The point of origin of moules marinière is somewhere along the coast between The Hague and Brest. Certainly, the Belgians are adamant that they invented the French fries that are paired with moules marinière to create the hugely popular ‘moules frites.’ While this claim is debated over and over, we can be sure that continental fishermen working the English Channel would (and still do) supply coastal towns with winter mussels when other, more refined fish choices were not available. The term ‘marinière‘ simply means ‘like a sailor.’ In other words, this is food that can be cooked quickly and easily, either on the dockside after a tough expedition on a trawler, in the galley of a tiny yacht, or even on the deck of a French fighting ship pitching around from wave to wave while under repair from the last fusillade of the British Royal Navy.
Marinière dishes do not necessarily contain fish. A case in point is the famous pizza marinara, which is simply pizza dough with tomatoes on it and nothing else. If you happen to see (as we did in Wengen, Switzerland this year) a pizza marinara with anchovies, tuna, cheese, and loads of other bollocks scattered over it, then you would be right to grab a pen and annotate the menu with your personal message to the mistaken chef.
Now, while not generally known to get stuff wrong, Auguste Escoffier wrote a recipe for the moules marinière that is about as rough, ready and sailor-like as Marie-Antoinette’s freshly powdered nose.

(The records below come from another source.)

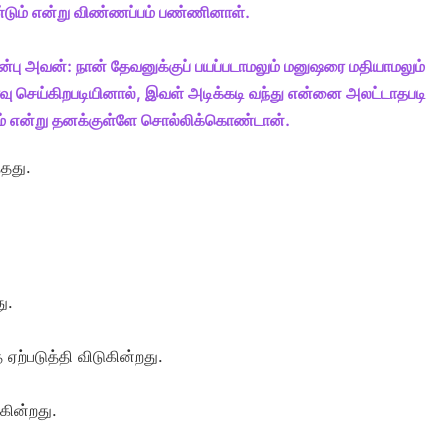
டும் என்று விண்ணப்பம் பண்ணினாள்.
ன்பு அவன்: நான் தேவனுக்குப் பயப்படாமலும் மனுஷரை மதியாமலும்
ு செய்கிறபடியினால், இவள் அடிக்கடி வந்து என்னை அலட்டாதபடி
் என்று தனக்குள்ளே சொல்லிக்கொண்டான்.
தது.
ு.
ஏற்படுத்தி விடுகின்றது.
கின்றது.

This recipe has all sorts of problems. It cooks the mussels up front in an unspecified manner, it has so many steps after the primary cooking that the flesh goes cold, and then it includes a very unshipman-like velouté. Even the late Keith Floyd, who did many a cooking sketch either on a boat, or on a shore very near a boat, never did anything so awkward as making a velouté while under sail.
With Escoffier kicked into the long seaweed, the choice in recipes for moules marinière is legion. In circumstances like this, the best place to find the definitive chef’s method is to open a copy of Institut Paul Bocuse Gastronomique, and take a lesson from the undisputed master of modern French cuisine. It is the Institute recipe that we have provided here, and the dish delivers exactly the moules marinière that Mrs Nosey North was jonesing for when she asked me to make it. It does not include the cream that so many other recipes seem to include.

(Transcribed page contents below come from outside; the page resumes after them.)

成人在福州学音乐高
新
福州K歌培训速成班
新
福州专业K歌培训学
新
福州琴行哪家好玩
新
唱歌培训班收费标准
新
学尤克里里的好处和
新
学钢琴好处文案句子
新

While the Nosey Chef team were in Wengen moaning about pizza, Paul Bocuse sadly died.
In the Northen hemisphere, mussels are in season from September to February.
- 2kg fresh, live mussels (this may seem like a lot for two people, but you may reject up to a third of them in preparation, so you need to buy more than you are going to need)
- 3–4 shallots, chopped
- 100g butter
- 200ml dry white wine
- 1 bouquet garni (bay leaf, thyme and parley stalks tied up with string)
- 4 tbsp parsley, chopped
Begin by preparing the mussels. Start by pulling the 'beards' off them, and kicking off any barnacles with the back of a chef's knife. It is important to get any residual sand out of them, so wash them in a bowl and sieve through enough changes of water until the water remains clear. Discard any mussels that have broken shells, or that do not immediately close under light pressure.
In a large, heatproof casserole dish, add the mussels, shallots and half the butter. Pour in the wine and add the bouquet garni. Cover with a lid, and cook over a high heat for 5 mins until the mussels have all opened. Shake the casserole a few times during the cooking.
Lift out the mussels with a slotted spoon, pull off one half of their shells and discard. Keep two shells whole to use as eating pincers for each of the two diners.
Pour the cooking liquor into a saucepan, leaving the last bit behind as it may contain sand. Bring the sauce to the boil, whisk in the remaining butter and add half the parsley.
Divide the mussels between two bowls (pasta-size bowls are useful for this), and pour the hot sauce over, but don't drown the mussels too much. Sprinkle with the remaining parsley.
Serve with crusty bread to dip in the cooking liquor.